THE FOOD PRODUCT WITH DEEP LOCAL ROOTS

Buron de Riols
Buron de Riols

Mid-20th-century methods turned farmers into mere producers of raw materials that the food industry processed into products and sold to consumers. The centuries-old ties between producers and consumers, consumers and the land, were sundered. Over time, consumers named products, breeds or other things they liked after the area or village whence they came: Laguiole cheese, Laguiole knives, Aubrac cows and Aubrac aligot. In the 1980s the association set out to put the finished product back at the heart of the system, becoming once again the purpose and source of meaning for the dairy activity.

The finished product, created by the dynamics of a terroir that has brought its added value back home, can now be called a "food product with deep local roots". Its overall quality can be compared to a summary indicator of sustainable development reflecting sound social, environmental and economic management of the land.

It is a vector of life, social organisation and respect for the environment and natural resources; it is economically buoyant and marks changes: these regions' shift from a subsistence tradition to the local creation of added value by harnessing human and natural resources is a process now called sustainable development.

> _Extracted records_

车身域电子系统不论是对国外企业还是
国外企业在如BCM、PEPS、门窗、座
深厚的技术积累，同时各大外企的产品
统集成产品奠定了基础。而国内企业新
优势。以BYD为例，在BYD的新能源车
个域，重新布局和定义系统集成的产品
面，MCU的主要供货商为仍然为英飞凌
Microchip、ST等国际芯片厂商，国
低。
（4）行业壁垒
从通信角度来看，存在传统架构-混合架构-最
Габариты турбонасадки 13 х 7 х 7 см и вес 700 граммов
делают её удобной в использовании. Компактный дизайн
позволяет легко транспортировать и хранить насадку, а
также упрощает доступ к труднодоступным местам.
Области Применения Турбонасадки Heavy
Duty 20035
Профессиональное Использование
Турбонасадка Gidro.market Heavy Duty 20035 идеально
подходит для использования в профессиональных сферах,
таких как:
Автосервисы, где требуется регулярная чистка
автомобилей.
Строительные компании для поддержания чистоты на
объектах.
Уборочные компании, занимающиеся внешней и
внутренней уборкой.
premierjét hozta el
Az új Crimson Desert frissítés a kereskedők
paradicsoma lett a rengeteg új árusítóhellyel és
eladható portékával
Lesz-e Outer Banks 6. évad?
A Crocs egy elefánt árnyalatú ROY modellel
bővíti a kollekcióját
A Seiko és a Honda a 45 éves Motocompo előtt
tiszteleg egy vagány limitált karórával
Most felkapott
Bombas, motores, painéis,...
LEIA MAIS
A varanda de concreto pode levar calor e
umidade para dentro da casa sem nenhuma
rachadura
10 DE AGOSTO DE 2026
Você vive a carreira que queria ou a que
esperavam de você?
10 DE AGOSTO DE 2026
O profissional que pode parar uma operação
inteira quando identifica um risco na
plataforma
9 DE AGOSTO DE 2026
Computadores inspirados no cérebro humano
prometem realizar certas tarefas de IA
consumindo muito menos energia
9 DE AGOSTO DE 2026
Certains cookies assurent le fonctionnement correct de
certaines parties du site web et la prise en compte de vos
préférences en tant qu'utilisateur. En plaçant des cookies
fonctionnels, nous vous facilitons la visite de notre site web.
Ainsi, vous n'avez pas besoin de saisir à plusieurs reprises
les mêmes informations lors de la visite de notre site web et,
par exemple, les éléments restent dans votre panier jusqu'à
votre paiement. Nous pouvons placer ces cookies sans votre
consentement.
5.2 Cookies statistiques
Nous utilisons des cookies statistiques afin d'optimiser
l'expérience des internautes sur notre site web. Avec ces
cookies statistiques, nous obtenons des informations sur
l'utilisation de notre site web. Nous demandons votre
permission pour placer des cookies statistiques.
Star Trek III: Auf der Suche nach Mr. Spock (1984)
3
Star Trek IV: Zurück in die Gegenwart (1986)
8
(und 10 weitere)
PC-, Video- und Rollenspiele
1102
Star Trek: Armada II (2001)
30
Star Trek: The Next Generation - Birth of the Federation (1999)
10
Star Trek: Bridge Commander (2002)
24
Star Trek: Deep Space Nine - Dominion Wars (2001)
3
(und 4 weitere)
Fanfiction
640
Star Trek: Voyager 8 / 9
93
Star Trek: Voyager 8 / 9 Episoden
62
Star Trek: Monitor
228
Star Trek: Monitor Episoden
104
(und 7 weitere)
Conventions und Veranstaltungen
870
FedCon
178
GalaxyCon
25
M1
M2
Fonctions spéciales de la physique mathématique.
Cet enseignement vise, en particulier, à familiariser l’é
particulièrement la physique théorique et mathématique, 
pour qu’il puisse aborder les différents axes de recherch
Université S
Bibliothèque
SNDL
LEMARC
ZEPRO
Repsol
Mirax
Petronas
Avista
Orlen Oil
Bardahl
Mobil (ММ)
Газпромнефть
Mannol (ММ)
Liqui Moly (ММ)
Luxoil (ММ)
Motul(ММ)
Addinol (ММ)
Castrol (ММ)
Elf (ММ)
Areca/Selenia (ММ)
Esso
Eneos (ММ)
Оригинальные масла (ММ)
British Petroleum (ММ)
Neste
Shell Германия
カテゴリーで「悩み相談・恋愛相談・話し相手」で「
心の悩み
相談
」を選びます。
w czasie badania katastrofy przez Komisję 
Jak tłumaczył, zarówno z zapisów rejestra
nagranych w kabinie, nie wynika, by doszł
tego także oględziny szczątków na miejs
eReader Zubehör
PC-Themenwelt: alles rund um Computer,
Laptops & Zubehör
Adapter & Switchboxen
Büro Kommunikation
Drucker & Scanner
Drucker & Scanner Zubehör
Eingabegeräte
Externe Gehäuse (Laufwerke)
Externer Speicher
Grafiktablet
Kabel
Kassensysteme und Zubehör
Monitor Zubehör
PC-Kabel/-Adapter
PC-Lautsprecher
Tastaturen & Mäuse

> _What you will do_
(a) According to the text on the food product with deep local roots, in which decade did the association set out to put the finished product back at the heart of the system?
(b) Copy word for word the part of the text on the food product with deep local roots from "THE FOOD PRODUCT" up to and including "the dairy activity.".
(c) Write the next part of the text on the food product with deep local roots, starting after its last sentence.

> _Solved tasks_
(a) The 1980s.

(b)
THE FOOD PRODUCT WITH DEEP LOCAL ROOTS

Buron de Riols
Buron de Riols

Mid-20th-century methods turned farmers into mere producers of raw materials that the food industry processed into products and sold to consumers. The centuries-old ties between producers and consumers, consumers and the land, were sundered. Over time, consumers named products, breeds or other things they liked after the area or village whence they came: Laguiole cheese, Laguiole knives, Aubrac cows and Aubrac aligot. In the 1980s the association set out to put the finished product back at the heart of the system, becoming once again the purpose and source of meaning for the dairy activity.

(c)
"We are paying a high price for reducing farmers to mere cogs in the food industry's machine. We have done away with their environmental functions and their roles as creators of social and cultural ties and managers of the land, which the original meaning of paysan so beautifully expressed* [paysan, which corresponds to English "peasant" is derived from the word pays meaning "land" or "country"], in other words the occupation that keeps a land alive beyond the mere satisfaction of food needs… [few people] see how much farming, which half the world's population still practices, is a job with a future." Patrick Viveret in Pour un nouvel imaginaire politique (For a New Political Imagination).(dans Pour un nouvel imaginaire politique)

THE BASKET OF GOODS

L'Aligot de l'Aubrac
L'Aligot de l'Aubrac

A research programme on the "multi-functionality of rural areas" by CEMAGREF (which in November 2011 became IRSTEA, the National Environmental and Agricultural Sciences and Technology Research Institute) came up with the idea of the "basket of goods with local roots", in other words a group of consumer products from the same area.

Certified Aubrac meat, charcuterie, gastronomy, knives, Laguiole AOP cheese and aligot belong to this "basket of goods with local roots" and, for the two cheese products, raw milk is what forms the strongest link with the natural environment and allows the farmer to remain a creator.
Researcher Dominique Vollet says the basket of goods effect "involves bringing together three conditions :  

  • a range of complementary products (goods and services) with strong interactions,
  • a combination of products, heritage and a natural setting that strengthens the image and reputation of the area's quality,
  • consumer demand for quality products and services rooted in a specific region that other areas have trouble meeting."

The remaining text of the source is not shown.